In our previously reported cohort, miRNA-3115 and miRNA-7151 were expressed in non-severe group exclusively. In addition, patients who expressed miRNA-3115 and miRNA-7151 were characterized by a lower inflammatory response, and these miRNAs were present more prevalently in those who did not develop a subsequent worsening disease as compared to those who worsened.

To date, no data are available on miRNA-3115 and miRNA-7151 effects in COVID-19 and our data seem to potentially support, for the first-time, a possible protective role of these miRNAs in COVID-19 patients. The pathophysiological roles of miRNA-3115 and miRNA-7151 are currently poorly understood. Interestingly, using a widely accepted database for prediction of miRNAs functional targets, we have evaluated candidate transcripts with very high scores ≥80 (range 0–100) observing that miRNA-3115 is potentially related to a negative modulation of G-protein-coupled receptor 17 (GPR17) and miRNA-7151 to an inhibitory effect on cathepsins B/L (CTSB/L) and Kringle Containing Transmembrane Protein 1 (KREMEN1) [9]. Interestingly, GPR17 is a seven-transmembrane domains receptor with a tissue broad distribution playing different roles in cells remodeling and repairing [10]. Recently, the inhibition of GPR17 in mouse models using Cangrelor, an antagonist anti-platelet drug, was associated with a significant decrease in the inflammatory response injury and pulmonary fibrosis during sepsis [11]. Also, CTSB/L is an endosomal protease involved in cleaving and activating SARS-CoV-2 spike-protein, a required step for viral entry in host-cells [12, 13]. In vitro studies have demonstrated that blocking CTSB/L effectively reduces and prevents viral entry [12, 13]. Finally, KREMEN1 is a transmembrane protein expressed in various tissues and, recently, was also demonstrated to act as an ACE2-alternative viral entry receptor for SARS-CoV-2 and its in vitro blockage was associated with a substantial reduction of viral infectivity [14, 15]. These evidences may support the hypothesis that miRNA-3115 and miRNA-7151 expression could represent a protective factor against worse COVID-19 through the inhibition of the pathways mentioned above.

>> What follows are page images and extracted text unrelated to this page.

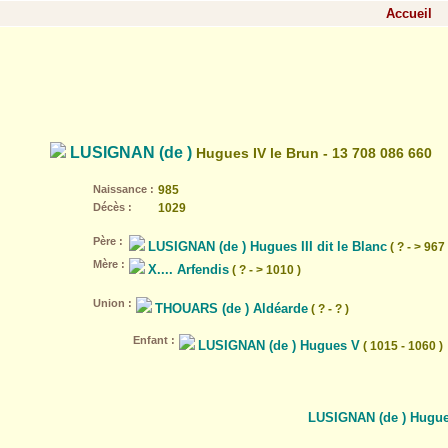
Accueil
LUSIGNAN (de )
Hugues IV le Brun - 13 708 086 660
Naissance :
985
Décès :
1029
Père :
LUSIGNAN (de ) Hugues III dit le Blanc
( ? - > 967 
Mère :
X.... Arfendis
( ? - > 1010 )
Union :
THOUARS (de ) Aldéarde
( ? - ? )
Enfant :
LUSIGNAN (de ) Hugues V
( 1015 - 1060 )
LUSIGNAN (de ) Hugue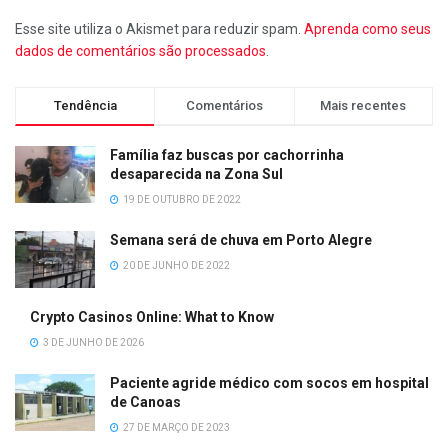
Esse site utiliza o Akismet para reduzir spam.
Aprenda como seus
dados de comentários são processados
.
Tendência
Comentários
Mais recentes
Família faz buscas por cachorrinha
desaparecida na Zona Sul
19 DE OUTUBRO DE 2022
Semana será de chuva em Porto Alegre
20 DE JUNHO DE 2022
Crypto Casinos Online: What to Know
3 DE JUNHO DE 2026
Paciente agride médico com socos em hospital
de Canoas
27 DE MARÇO DE 2023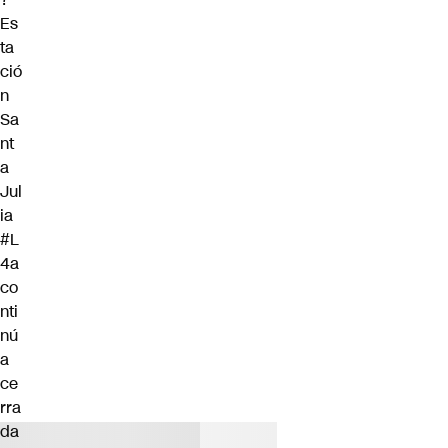
Es
ta
ció
n
Sa
nt
a
Jul
ia
#L
4a
co
nti
nú
a
ce
rra
da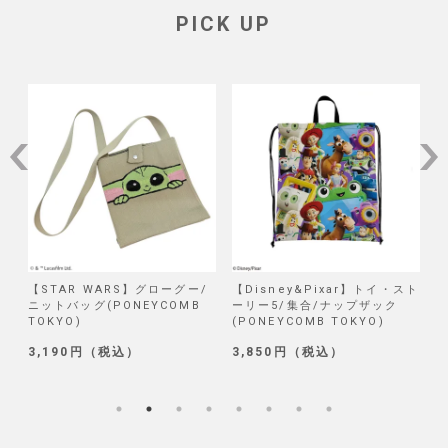
PICK UP
/
【STAR WARS】グローグー/
【Disney&Pixar】トイ・スト
【
ニットバッグ(PONEYCOMB
ーリー5/集合/ナップザック
TOKYO)
(PONEYCOMB TOKYO)
(
3,190円（税込）
3,850円（税込）
1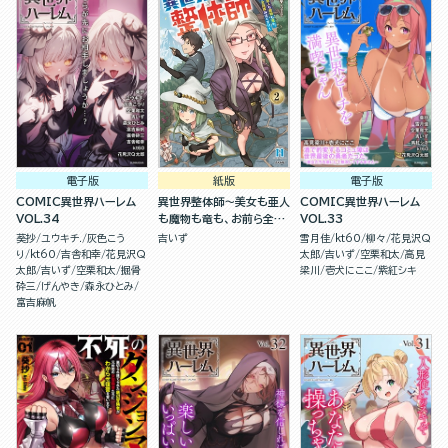
電子版
紙版
電子版
COMIC異世界ハーレム
異世界整体師～美女も亜人
COMIC異世界ハーレム
VOL.34
も魔物も竜も、お前ら全員
VOL.33
揉みほぐす！！～(２)
葵抄
ユウキチ.
灰色こう
吉いず
雪月佳
kt60
柳々
花見沢Q
り
kt60
吉舎和幸
花見沢Q
太郎
吉いず
空栗和太
高見
太郎
吉いず
空栗和太
掘骨
梁川
壱犬にここ
紫紅シキ
砕三
げんやき
森永ひとみ
富吉麻帆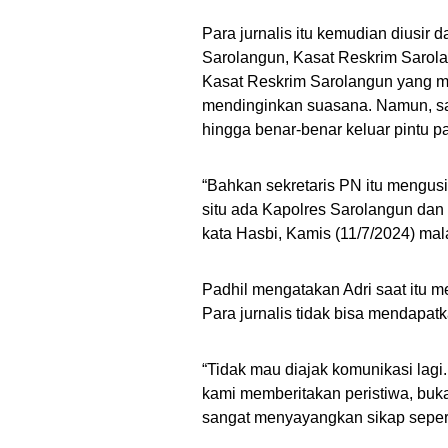
Para jurnalis itu kemudian diusir 
Sarolangun, Kasat Reskrim Sarola
Kasat Reskrim Sarolangun yang 
mendinginkan suasana. Namun, saat
hingga benar-benar keluar pintu p
“Bahkan sekretaris PN itu mengus
situ ada Kapolres Sarolangun da
kata Hasbi, Kamis (11/7/2024) ma
Padhil mengatakan Adri saat itu m
Para jurnalis tidak bisa mendapatk
“Tidak mau diajak komunikasi lagi
kami memberitakan peristiwa, buka
sangat menyayangkan sikap seperti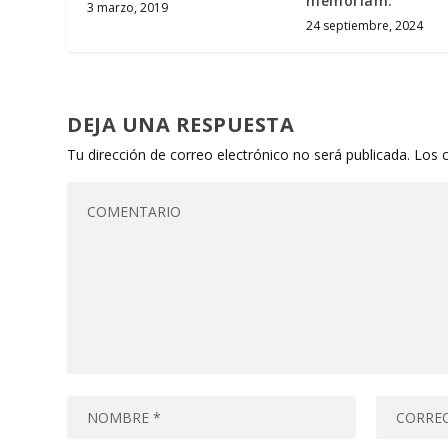
memoriam.
3 marzo, 2019
24 septiembre, 2024
DEJA UNA RESPUESTA
Tu dirección de correo electrónico no será publicada.
Los 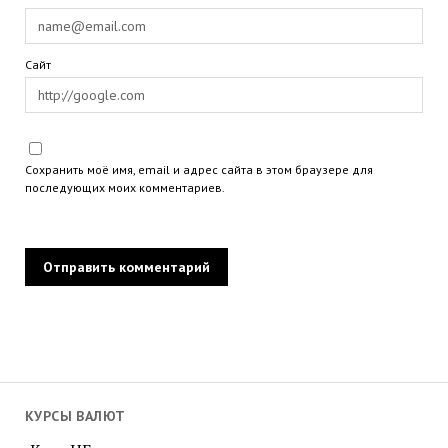
Сайт
Сохранить моё имя, email и адрес сайта в этом браузере для
последующих моих комментариев.
КУРСЫ ВАЛЮТ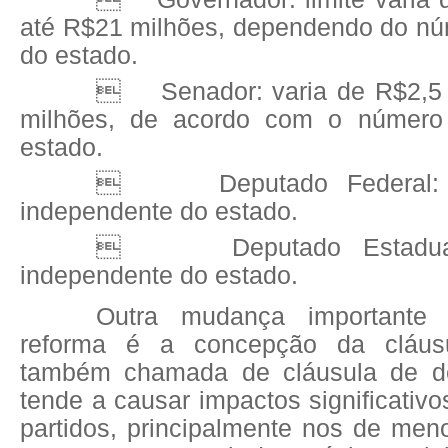
até R$21 milhões, dependendo do núm
do estado.

Senador: varia de R$2,5
milhões, de acordo com o número 
estado.

Deputado Federal:
independente do estado.

Deputado Estadu
independente do estado.
Outra mudança importante 
reforma é a concepção da cláusu
também chamada de cláusula de d
tende a causar impactos significativ
partidos, principalmente nos de men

Besides miRNAs effects, in our cohort, vitamin D deficiency was previously demonstrated to predict the occurrence of severe outcomes prospectively and independently [6]. Several pathophysiological hypotheses were proposed to explain the negative influences of vitamin D deficiency in COVID-19 [1, 16,17,18,19], however, no data are currently available regarding vitamin D and miRNAs relationship in this clinical setting. Despite the non-statistically significant differences in either rates of hypovitaminosis D or 25(OH) vitamin D levels among patients with and without miRNAs expression, possibly also due to the limited number of study subjects, we found an association between vitamin D deficiency and lack of miRNA-7151 expression in COVID-19 patients with worse outcomes which may support the hypothesis that the co-existence of these two conditions may have a strong negative prognostic role. It remains to be investigated in larger cohorts if lack of vitamin D and miRNA-7151 can act synergistically and independently, or with a cause-effect relationship or even if supplementation of vitamin D may have more effective protective role in those with vitamin D deficiency and lack of protective miRNA expression [20].

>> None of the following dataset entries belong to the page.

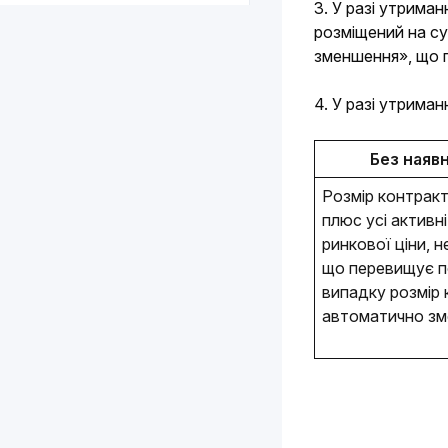
3. У разі утрима
розміщений на су
зменшення», що п
4. У разі утриман
Без наяв
Розмір контракт
плюс усі активн
ринкової ціни, н
що перевищує по
випадку розмір 
автоматично зм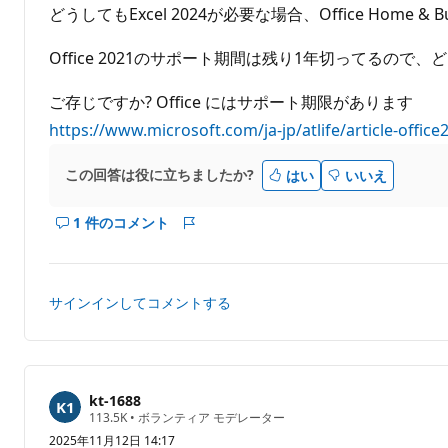
どうしてもExcel 2024が必要な場合、Office Home &
Office 2021のサポート期間は残り1年切ってる
ご存じですか? Office にはサポート期限があります
https://www.microsoft.com/ja-jp/atlife/article-of
この回答は役に立ちましたか?
はい
いいえ
1 件のコメント
こ
レ
の
ポ
回
ー
答
ト
サインインしてコメントする
の
コ
メ
ン
ト
kt-1688
評
113.5K
•
ボランティア モデレーター
を
価
2025年11月12日 14:17
表
の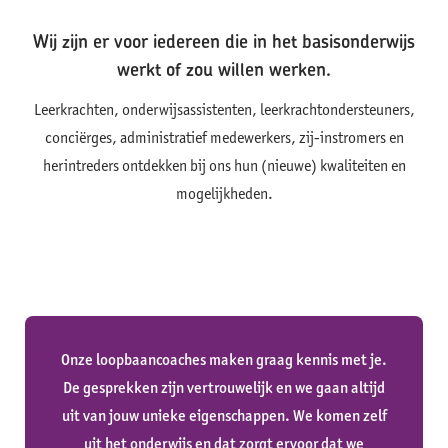
Wij zijn er voor iedereen die in het basisonderwijs
werkt of zou willen werken.
Leerkrachten, onderwijsassistenten, leerkrachtondersteuners,
conciërges, administratief medewerkers, zij-instromers en
herintreders ontdekken bij ons hun (nieuwe) kwaliteiten en
mogelijkheden.
Onze loopbaancoaches maken graag kennis met je.
De gesprekken zijn vertrouwelijk en we gaan altijd
uit van jouw unieke eigenschappen. We komen zelf
uit het onderwijs en dat zorgt ervoor dat we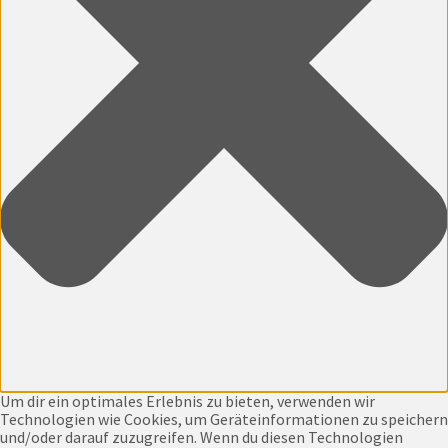
Um dir ein optimales Erlebnis zu bieten, verwenden wir
Technologien wie Cookies, um Geräteinformationen zu speichern
und/oder darauf zuzugreifen. Wenn du diesen Technologien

First limitation of our study is the low number of patients included. This is mainly related to the stringent inclusion and exclusion criteria adopted. Another important limitation is the lack of evaluation of potential pathophysiological mechanisms underlying the associations between miRNAs expression, vitamin D deficiency, and COVID-19 severity.

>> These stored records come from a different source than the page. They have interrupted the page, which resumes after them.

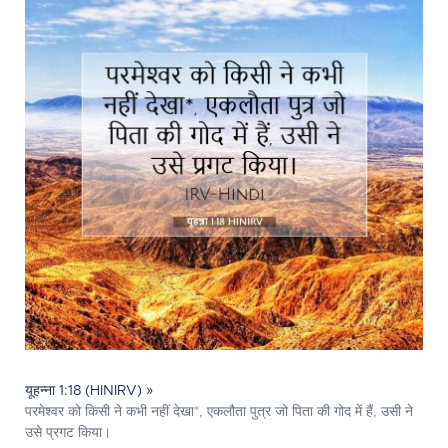
यूहन्ना 1:18 (HINIRV) »
परमेश्‍वर को किसी ने कभी नहीं देखा*, एकलौता पुत्र जो पिता की गोद में हैं, उसी ने
उसे प्रगट किया।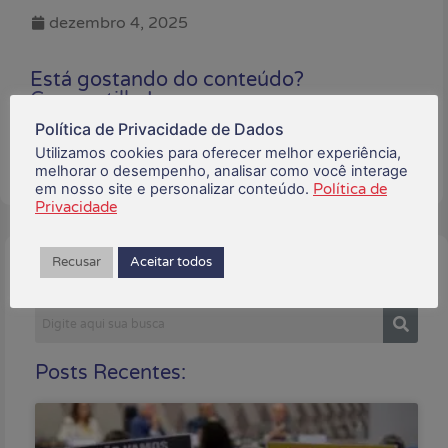
dezembro 4, 2025
Está gostando do conteúdo?
Compartilhe!
Política de Privacidade de Dados
Utilizamos cookies para oferecer melhor experiência,
melhorar o desempenho, analisar como você interage
em nosso site e personalizar conteúdo.
Política de
Privacidade
Recusar
Aceitar todos
Buscar:
Posts Recentes:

However, besides these limitations, this is the first study that specifically evaluated vitamin D and miRNAs relationships in influencing COVID-19 outcome. Moreover, we firstly reported on the expression of two novel miRNAs as potentially useful protective biomarkers of COVID-19 severity and the prospective design used in the study allowed us to hypothesize a combined predictive role of low vitamin D levels and miRNA expression.

In conclusion, the expression of two novel miRNAs was reported for the first-time to be associated with a less severe COVID-19 form and to prospectively predict the occurrence of disease outcome. Moreover, the association observed between vitamin D levels and miRNA expression may potentially expand our knowledge about vitamin D role in acute COVID-19, but further investigations should be also performed in Long COVID scenario and in response to anti-COVID-19 vaccination, settings in which vitamin D levels were recently proposed to have a potential role [21,22,23].